REUMATOLOGIA

Le malattie reumatiche sono patologie caratterizzate dall’infiammazione di articolazioni, legamenti, tendini, ossa o muscoli e che in alcuni casi possono coinvolgere anche altri organi. Se non diagnosticate e curate precocemente possono portare alla perdita di funzionalità delle strutture infiammate. Attualmente se ne conoscono oltre duecento; fra di esse sono incluse l’artrite Reumatoide, il Lupus Eritematoso Sistemico, la Sclerodermia, le Spondiloartropatie, la Polimiosite e la dermatomiosite, la Sindrome di Sjögren. Alcune sono classificate come malattie del tessuto connettivo (connettiviti), mentre altre rientrano fra le malattie infiammatorie articolari (artriti). Possono colpire a qualsiasi età, anche i bambini, e alcune di queste sono più frequenti nelle donne.
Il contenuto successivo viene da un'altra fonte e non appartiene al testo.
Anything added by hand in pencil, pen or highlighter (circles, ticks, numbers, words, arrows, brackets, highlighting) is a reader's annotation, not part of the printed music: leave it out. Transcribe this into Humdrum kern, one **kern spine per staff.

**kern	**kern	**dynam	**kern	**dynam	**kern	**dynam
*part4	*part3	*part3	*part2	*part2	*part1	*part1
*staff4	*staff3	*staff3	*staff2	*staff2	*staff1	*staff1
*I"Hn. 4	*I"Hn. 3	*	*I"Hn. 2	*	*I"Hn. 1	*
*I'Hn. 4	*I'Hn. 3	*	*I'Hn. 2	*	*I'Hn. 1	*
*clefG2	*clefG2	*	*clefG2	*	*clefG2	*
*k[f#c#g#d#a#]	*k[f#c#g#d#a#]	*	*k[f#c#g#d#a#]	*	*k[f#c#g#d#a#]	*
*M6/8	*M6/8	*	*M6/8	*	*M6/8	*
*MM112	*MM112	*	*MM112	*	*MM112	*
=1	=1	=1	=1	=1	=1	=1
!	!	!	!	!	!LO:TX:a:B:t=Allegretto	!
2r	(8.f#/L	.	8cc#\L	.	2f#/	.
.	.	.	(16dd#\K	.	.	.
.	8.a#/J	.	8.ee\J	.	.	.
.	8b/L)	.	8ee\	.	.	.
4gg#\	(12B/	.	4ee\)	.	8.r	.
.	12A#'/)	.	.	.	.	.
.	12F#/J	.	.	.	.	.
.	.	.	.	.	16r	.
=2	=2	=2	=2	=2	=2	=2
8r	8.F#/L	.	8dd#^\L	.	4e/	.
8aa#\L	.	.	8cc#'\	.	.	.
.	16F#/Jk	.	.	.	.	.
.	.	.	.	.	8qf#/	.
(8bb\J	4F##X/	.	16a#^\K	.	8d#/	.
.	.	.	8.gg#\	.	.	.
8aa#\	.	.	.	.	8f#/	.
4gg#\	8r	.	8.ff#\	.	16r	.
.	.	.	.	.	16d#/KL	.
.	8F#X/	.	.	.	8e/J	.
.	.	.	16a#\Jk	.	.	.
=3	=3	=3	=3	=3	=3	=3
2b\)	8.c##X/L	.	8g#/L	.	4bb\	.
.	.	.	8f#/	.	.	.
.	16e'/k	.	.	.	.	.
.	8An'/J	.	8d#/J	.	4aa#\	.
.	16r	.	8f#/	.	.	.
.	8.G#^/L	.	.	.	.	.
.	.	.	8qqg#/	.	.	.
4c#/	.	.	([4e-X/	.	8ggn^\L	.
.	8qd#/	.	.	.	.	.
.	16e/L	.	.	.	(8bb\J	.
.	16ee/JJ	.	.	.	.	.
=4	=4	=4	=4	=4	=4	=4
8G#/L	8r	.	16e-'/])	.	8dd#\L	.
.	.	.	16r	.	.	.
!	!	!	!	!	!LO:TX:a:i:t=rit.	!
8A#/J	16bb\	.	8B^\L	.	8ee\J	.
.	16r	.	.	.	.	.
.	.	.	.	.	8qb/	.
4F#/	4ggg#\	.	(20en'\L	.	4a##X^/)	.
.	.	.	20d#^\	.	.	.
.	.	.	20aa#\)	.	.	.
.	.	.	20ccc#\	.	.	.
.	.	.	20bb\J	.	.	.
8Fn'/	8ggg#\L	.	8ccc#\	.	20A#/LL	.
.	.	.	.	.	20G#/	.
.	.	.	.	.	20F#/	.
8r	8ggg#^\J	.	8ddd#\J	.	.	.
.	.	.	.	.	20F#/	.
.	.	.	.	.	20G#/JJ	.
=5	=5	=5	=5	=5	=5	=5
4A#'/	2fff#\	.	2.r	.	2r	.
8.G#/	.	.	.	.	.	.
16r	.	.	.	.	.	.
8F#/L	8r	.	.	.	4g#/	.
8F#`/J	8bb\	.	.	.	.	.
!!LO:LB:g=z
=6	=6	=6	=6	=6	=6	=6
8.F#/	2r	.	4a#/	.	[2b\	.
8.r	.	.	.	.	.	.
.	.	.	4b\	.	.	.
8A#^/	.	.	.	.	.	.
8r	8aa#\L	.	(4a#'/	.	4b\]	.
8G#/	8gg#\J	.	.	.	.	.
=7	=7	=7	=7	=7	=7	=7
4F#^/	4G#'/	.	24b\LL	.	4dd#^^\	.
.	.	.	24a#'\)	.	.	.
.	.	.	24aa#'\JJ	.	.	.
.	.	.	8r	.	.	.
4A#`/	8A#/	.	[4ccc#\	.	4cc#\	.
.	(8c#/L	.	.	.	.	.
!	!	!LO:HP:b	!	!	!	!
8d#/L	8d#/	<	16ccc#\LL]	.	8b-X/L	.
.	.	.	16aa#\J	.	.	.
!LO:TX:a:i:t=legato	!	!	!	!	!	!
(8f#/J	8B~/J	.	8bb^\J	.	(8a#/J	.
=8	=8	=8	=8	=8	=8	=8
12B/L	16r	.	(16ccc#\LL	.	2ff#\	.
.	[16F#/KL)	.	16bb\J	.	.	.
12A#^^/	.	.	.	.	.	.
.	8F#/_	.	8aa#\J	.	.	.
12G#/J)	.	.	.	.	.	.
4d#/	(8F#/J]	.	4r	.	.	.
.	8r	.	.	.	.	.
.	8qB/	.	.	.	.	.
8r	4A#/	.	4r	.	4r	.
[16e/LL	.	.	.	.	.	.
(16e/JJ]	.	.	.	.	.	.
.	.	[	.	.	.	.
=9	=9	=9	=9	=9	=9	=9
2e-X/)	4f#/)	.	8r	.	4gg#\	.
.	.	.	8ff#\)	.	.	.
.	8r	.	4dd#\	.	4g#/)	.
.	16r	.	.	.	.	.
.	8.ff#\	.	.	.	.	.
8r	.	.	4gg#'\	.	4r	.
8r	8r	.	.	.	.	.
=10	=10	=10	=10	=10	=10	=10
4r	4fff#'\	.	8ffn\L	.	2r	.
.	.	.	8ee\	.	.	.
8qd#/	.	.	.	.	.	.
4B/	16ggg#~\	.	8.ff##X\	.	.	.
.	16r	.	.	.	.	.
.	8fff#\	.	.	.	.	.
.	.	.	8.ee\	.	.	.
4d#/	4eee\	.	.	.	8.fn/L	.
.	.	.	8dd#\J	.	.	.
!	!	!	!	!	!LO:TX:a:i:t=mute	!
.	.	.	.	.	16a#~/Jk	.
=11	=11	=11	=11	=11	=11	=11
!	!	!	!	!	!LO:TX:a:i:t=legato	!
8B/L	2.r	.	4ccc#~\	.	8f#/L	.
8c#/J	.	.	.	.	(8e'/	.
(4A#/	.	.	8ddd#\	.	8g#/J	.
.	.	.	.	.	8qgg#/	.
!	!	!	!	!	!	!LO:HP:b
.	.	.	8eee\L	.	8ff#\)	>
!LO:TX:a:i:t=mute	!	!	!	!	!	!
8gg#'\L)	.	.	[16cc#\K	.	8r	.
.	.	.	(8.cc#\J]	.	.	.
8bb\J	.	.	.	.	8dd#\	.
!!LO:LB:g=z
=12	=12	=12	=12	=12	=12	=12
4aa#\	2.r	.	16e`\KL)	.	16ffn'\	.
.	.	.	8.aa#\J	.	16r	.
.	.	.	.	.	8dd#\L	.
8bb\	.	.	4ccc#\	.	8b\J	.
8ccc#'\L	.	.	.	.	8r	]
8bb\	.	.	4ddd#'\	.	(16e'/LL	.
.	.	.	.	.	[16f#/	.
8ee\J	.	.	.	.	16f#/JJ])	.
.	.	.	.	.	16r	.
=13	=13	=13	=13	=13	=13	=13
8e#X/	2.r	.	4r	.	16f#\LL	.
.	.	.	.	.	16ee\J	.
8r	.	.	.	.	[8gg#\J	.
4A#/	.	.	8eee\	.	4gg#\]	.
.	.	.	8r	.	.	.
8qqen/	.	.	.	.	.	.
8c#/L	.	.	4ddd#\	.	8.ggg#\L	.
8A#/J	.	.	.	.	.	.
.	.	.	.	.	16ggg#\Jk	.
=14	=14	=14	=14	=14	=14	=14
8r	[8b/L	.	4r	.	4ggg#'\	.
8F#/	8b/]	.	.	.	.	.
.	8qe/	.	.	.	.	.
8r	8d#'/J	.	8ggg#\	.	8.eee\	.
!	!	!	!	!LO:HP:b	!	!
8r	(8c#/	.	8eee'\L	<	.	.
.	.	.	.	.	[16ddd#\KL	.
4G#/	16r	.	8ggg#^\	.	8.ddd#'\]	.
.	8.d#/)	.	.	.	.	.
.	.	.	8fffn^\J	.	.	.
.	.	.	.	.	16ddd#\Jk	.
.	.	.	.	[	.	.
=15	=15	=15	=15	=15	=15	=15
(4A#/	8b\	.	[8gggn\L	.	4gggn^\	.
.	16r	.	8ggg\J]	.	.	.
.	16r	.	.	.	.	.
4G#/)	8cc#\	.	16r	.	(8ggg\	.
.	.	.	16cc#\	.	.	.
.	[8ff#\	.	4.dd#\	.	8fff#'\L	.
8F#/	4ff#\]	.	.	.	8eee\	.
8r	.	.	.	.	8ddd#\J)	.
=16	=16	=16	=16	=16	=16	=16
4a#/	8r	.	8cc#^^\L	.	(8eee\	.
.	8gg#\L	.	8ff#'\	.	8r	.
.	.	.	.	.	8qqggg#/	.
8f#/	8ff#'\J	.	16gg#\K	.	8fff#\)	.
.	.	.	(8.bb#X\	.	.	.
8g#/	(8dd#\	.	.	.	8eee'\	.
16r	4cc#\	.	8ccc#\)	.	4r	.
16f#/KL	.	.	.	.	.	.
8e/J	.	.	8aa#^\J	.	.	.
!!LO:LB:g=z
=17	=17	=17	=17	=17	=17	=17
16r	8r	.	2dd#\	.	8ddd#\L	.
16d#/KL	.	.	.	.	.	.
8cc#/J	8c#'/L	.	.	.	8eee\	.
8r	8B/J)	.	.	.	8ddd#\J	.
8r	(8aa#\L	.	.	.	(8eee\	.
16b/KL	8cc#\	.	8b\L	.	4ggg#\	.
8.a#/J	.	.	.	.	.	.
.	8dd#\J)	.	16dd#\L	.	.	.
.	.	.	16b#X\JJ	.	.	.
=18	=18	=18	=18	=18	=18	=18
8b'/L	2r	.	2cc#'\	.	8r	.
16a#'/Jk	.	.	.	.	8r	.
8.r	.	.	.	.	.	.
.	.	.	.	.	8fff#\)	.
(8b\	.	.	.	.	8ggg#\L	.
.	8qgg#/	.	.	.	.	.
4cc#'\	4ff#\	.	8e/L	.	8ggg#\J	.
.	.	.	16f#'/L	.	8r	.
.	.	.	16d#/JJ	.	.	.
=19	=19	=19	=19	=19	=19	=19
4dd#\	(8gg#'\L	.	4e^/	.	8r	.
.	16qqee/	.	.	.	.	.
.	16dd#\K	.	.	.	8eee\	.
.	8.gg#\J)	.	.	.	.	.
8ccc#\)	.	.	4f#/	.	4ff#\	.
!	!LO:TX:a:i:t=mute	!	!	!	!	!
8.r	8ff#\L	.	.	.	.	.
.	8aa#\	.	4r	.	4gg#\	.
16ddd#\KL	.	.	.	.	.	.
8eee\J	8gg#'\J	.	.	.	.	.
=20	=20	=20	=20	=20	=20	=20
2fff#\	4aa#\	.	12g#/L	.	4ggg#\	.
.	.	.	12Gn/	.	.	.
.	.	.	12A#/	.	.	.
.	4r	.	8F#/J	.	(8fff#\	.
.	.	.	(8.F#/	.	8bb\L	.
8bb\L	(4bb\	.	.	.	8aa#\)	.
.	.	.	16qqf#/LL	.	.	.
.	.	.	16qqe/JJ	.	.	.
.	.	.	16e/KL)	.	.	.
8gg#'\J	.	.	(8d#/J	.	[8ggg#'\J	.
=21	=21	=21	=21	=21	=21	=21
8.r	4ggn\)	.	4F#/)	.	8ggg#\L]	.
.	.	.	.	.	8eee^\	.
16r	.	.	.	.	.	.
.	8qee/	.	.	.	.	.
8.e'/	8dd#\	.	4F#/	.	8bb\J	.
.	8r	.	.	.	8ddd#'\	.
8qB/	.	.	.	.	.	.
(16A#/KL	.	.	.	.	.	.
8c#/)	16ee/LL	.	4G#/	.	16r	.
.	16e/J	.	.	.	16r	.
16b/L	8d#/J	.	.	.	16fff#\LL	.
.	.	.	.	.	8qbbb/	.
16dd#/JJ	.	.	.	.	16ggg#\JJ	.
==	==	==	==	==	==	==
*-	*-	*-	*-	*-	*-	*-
Le malattie reumatiche rappresentano la prima causa di disabilita’ della popolazione Europea, colpiscono oltre 5 milioni di italiani per un totale di 120 milioni persone del Vecchio Continente.
I costi totali stimati ammontano a circa 240 miliardi di euro anno. Le donne in eta’ fertile e in piena attivita’ lavorativa sono quelle piu’ colpite. In Italia si sono ancora troppi ritardi diagnostici, soprattutto quando si parla di artropatie infiammatorie che sono le piu’ gravi ed invalidanti. L’artrite reumatoide viene individuata con ritardo, a volte anche uno o due anni dopo l’esordio dei primi sintomi. Per la spondilite anchilosante il paziente puo’ aspettare anche fino a cinque anni. Si tratta di un gruppo di patologie potenzialmente invalidanti che colpiscono in totale il 3% degli italiani. Quando non vengono riconosciute in tempo possono determinare danni irreversibili all’apparato locomotore.

Da non dimenticare inoltre l’osteoporosi che è una condizione caratterizzata dalla riduzione della resistenza ossea, con conseguente aumento del rischio di fratture scheletriche.
Si stima che in Italia ne siano colpiti quasi 5 milioni di persone, in gran parte donne. Anche a livello mondiale i dati sono drammatici, si stima infatti che si verifichi una frattura di femore, polso o vertebra ogni 3 secondi.
A causa del progressivo invecchiamento della popolazione il quadro non può che peggiorare in futuro, con un proporzionale aumento dell’impatto della malattia, ecco allora l’importanza di individuare i fattori di rischio, modificare se necessario lo stile di vita e prevenire le fratture.